What you need to do.
In the passage on shortage pricing, what additional criterion does Comverge recommend that the Commission add?

Exercise passage.
240. The Commission requested comment on whether these criteria are
appropriate and whether there are additional criteria that we should
consider in evaluating a proposal for pricing during a period of
operating reserve shortage by RTOs and ISOs.
i. Comments
241. Duke Energy supports the proposed criteria to evaluate RTO's
and ISO's filings on proposed reforms for shortage pricing. Wal-Mart
states that the criteria are a reasonable approach to providing
guidance to RTOs and ISOs in their reform proposals.\336\ EPSA states
that the Commission must be clear in the Final Rule on the principles
and the criteria which underpin its proposal.\337\
---------------------------------------------------------------------------
\336\ Wal-Mart at 8.
\337\ EPSA at 8.
---------------------------------------------------------------------------
242. Comverge states that it supports each of the six proposed
criteria to demonstrate the merits of new energy market rules and the
Commission's proposed rulemaking approach for each respective RTO or
ISO. However, it recommends that the Commission add the following
criterion: ``where applicable, require a detailed assessment of the
impact of new energy market rules on the respective capacity market
participants.'' \338\
---------------------------------------------------------------------------
\338\ Comverge at 23.
---------------------------------------------------------------------------
243. North Carolina Electric Membership states that if the
Commission adopts the proposed rule on price reform during shortage
periods, the Commission should adopt additional criteria to protect
consumers against the exercise of market power, similar to the minimum
protections included in the PJM shortage pricing settlement.\339\ It
suggests that the Commission should also require RTOs and ISOs to show
that any shortage pricing will: (1) Protect consumers in the most
vulnerable and smallest load pockets where access to available
resources is significantly constrained even in non-shortage conditions;
(2) define explicit triggers for when shortage prices will apply; (3)

Source data.
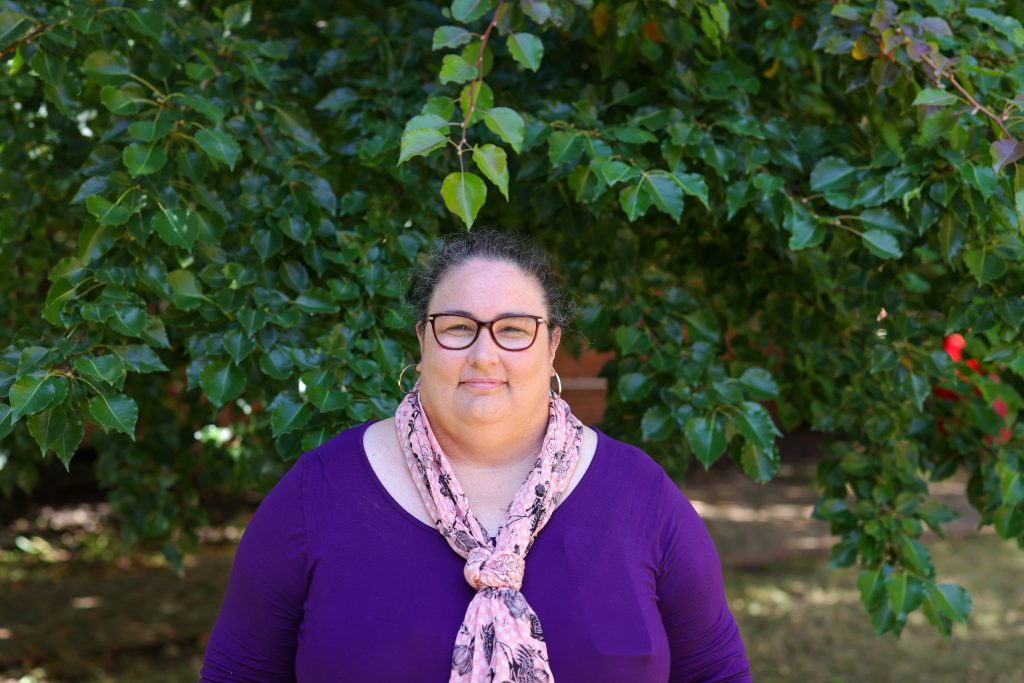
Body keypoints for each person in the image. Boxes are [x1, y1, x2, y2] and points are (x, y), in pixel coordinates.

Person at [200, 229, 751, 683]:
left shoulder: (640, 497)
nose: (484, 354)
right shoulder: (317, 493)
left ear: (552, 346)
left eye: (513, 329)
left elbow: (716, 675)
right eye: (458, 328)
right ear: (422, 342)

Expected answer.
Where applicable, require a detailed assessment of the impact of new energy market rules on the respective capacity market participants.